▶ _ENUNCIADO 1_
Mostre todas as linhas das entradas abaixo que contêm a palavra "slide".

▶ _TRECHO SELECIONADO_
┄┄┄┄┄┄┄┄┄┄

Problema muito discutido dizia respeito à eficácia das normas da Declaração Universal de 1948, uma vez que ela, por si só, não dispõe de aparato próprio que a faça valer. À vista disso é que, sob o patrocínio da ONU, se tem procurado firmar vários pactos e convenções internacionais a fim de assegurar a proteção aos direitos fundamentais do homem nela consagrados, dentro dos quais destacam-se o Pacto Internacional dos Direitos Civis e Políticos e o Pacto Internacional dos Direitos Econômicos, Sociais e Culturais, ambos aprovados pela Assembléia-Geral da ONU, em Nova York, aos 16 de dezembro de 1966. Surgiram estes tratados, pois, com a finalidade de conferir dimensão jurídica à Declaração de 1948, tendo o primeiro pacto regulamentado os arts. 1.º ao 21 da Declaração, e o segundo os arts. 22 a 28.(18)


4. A ABERTURA DA CONSTITUIÇÃO BRASILEIRA DE 1988 AO SISTEMA INTERNACIONAL DE PROTEÇÃO DOS DIREITOS HUMANOS

Rompendo com a ordem jurídica anterior, marcada pelo autoritarismo advindo do regime militar, que perdurou no Brasil de 1964 a 1985, a Constituição brasileira de 1988, no propósito de instaurar a democracia no país e de institucionalizar os direitos humanos, faz como que uma revolução na ordem jurídica nacional, passando a ser o marco fundamental da abertura do Estado brasileiro ao regime democrático e à normatividade internacional de proteção dos direitos humanos.

┄┄┄┄┄┄┄┄┄┄

▶ _DADOS DE TRABALHO_
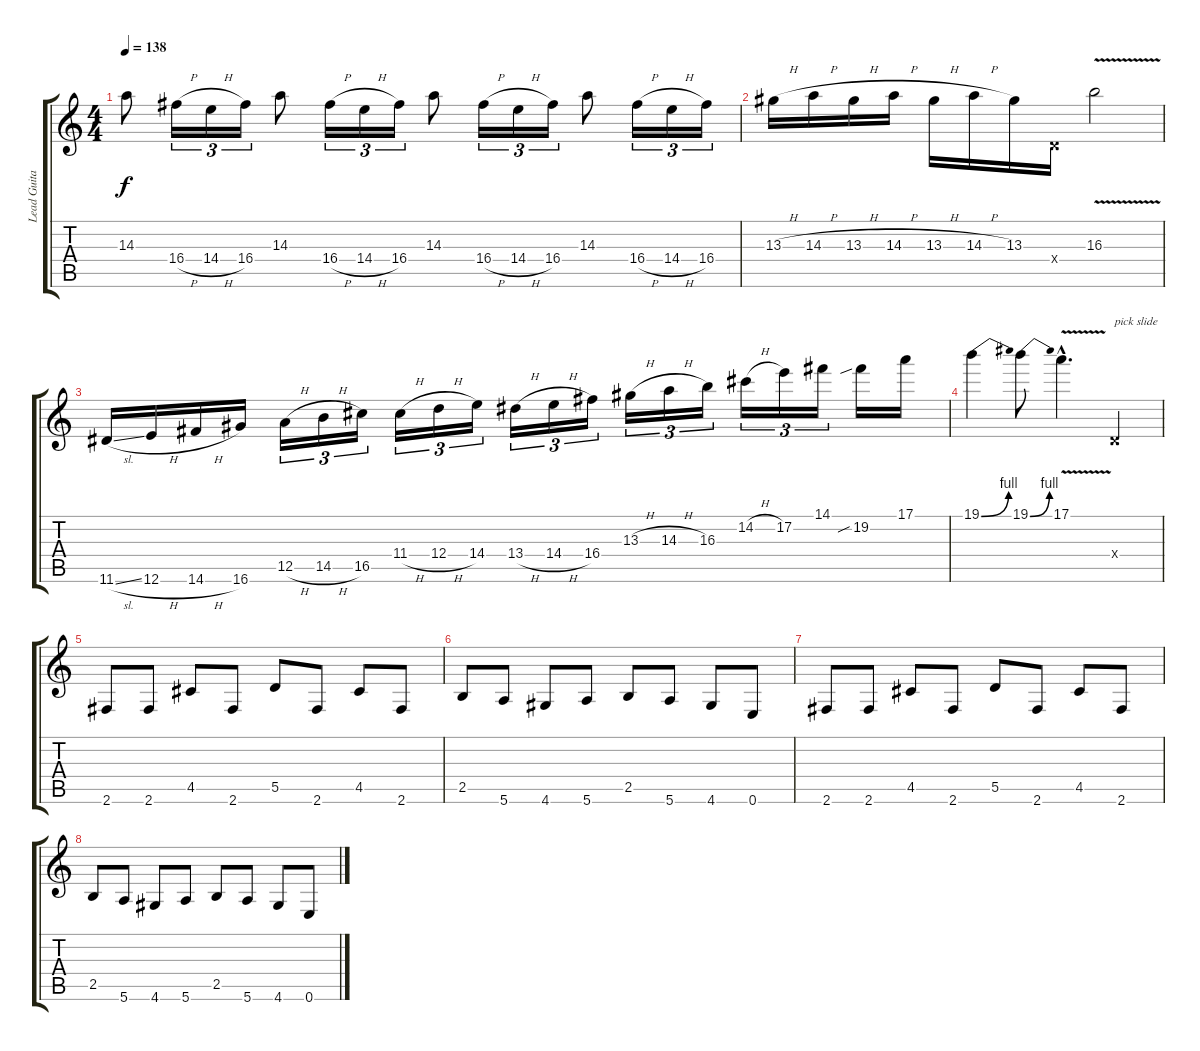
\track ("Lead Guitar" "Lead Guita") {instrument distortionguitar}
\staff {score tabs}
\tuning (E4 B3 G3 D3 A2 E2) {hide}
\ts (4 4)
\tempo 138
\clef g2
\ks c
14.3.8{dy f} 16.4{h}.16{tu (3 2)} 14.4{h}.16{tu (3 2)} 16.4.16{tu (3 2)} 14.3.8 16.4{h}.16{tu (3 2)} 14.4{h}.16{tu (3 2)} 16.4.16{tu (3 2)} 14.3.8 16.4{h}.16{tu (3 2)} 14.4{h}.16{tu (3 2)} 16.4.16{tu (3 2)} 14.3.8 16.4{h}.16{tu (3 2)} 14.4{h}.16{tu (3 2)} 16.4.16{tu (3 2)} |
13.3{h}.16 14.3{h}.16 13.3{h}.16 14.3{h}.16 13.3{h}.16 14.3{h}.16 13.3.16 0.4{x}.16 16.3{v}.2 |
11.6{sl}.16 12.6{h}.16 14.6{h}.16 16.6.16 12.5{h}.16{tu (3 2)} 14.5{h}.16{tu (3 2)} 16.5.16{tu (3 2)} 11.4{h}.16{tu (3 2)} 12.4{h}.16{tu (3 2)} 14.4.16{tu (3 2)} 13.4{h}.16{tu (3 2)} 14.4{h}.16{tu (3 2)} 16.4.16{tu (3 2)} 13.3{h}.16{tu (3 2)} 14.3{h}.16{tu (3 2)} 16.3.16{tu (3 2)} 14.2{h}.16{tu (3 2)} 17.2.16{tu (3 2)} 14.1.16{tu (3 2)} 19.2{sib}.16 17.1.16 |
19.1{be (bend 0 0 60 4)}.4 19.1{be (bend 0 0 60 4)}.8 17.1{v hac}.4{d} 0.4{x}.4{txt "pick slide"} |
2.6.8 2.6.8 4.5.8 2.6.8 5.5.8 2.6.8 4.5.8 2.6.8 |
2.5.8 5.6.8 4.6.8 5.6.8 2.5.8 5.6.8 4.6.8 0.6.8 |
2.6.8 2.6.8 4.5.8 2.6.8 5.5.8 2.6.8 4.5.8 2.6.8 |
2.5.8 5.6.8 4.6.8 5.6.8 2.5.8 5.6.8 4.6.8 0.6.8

┄┄┄┄┄┄┄┄┄┄

▶ _ENUNCIADO 2_
De acordo com o trecho selecionado, em que data a Assembleia-Geral da ONU aprovou os dois pactos internacionais citados?

▶ _RESPOSTA ESCRITA 1_
19.1{be (bend 0 0 60 4)}.4 19.1{be (bend 0 0 60 4)}.8 17.1{v hac}.4{d} 0.4{x}.4{txt "pick slide"} |

▶ _RESPOSTA ESCRITA 2_
Em 16 de dezembro de 1966.